Goal of the exercise: The output has to be the full set of records, reproduced exactly, minus any picture.

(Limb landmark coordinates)
•••••

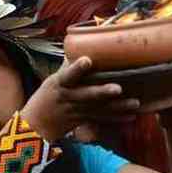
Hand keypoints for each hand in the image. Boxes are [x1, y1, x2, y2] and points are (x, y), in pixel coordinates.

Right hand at [22, 56, 140, 141]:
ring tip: (135, 103)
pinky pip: (102, 120)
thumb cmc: (46, 97)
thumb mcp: (52, 80)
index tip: (87, 60)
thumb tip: (78, 48)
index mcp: (59, 84)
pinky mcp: (83, 121)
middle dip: (102, 92)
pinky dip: (116, 118)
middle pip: (87, 95)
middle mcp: (69, 98)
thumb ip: (68, 68)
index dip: (77, 68)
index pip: (67, 75)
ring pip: (100, 109)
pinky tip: (132, 116)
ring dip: (118, 107)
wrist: (36, 125)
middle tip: (118, 88)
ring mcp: (77, 111)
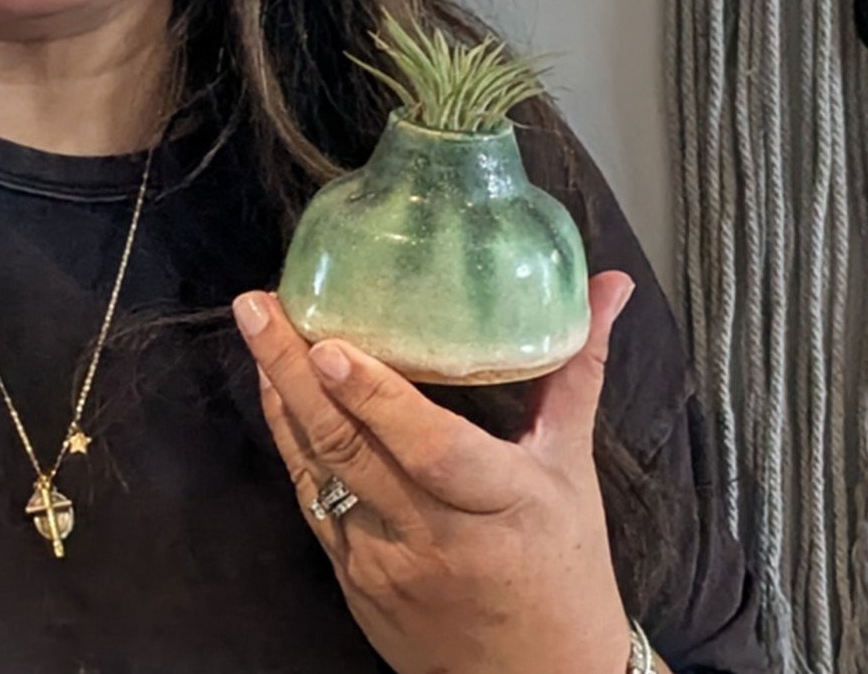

•••••

Solved exercise:
Hand keypoints for each hand in the image. Boxes are [x1, y1, x2, y2] and points are (x, y), in pixel coordinates.

Right hand at [22, 56, 140, 141]:
ring tip: (135, 103)
pinky pip: (102, 120)
thumb cmc: (46, 97)
thumb mcp: (52, 80)
index tip: (87, 60)
thumb tip: (78, 48)
index mcp: (59, 84)
pinky mcp: (83, 121)
middle dip: (102, 92)
pinky dip: (116, 118)
middle pip: (87, 95)
middle mcp: (69, 98)
thumb ip: (68, 68)
index dip: (77, 68)
index pip: (67, 75)
ring pip: (100, 109)
pinky tip: (132, 116)
ring dip: (118, 107)
wrist: (36, 125)
middle tip: (118, 88)
ring mcp: (77, 111)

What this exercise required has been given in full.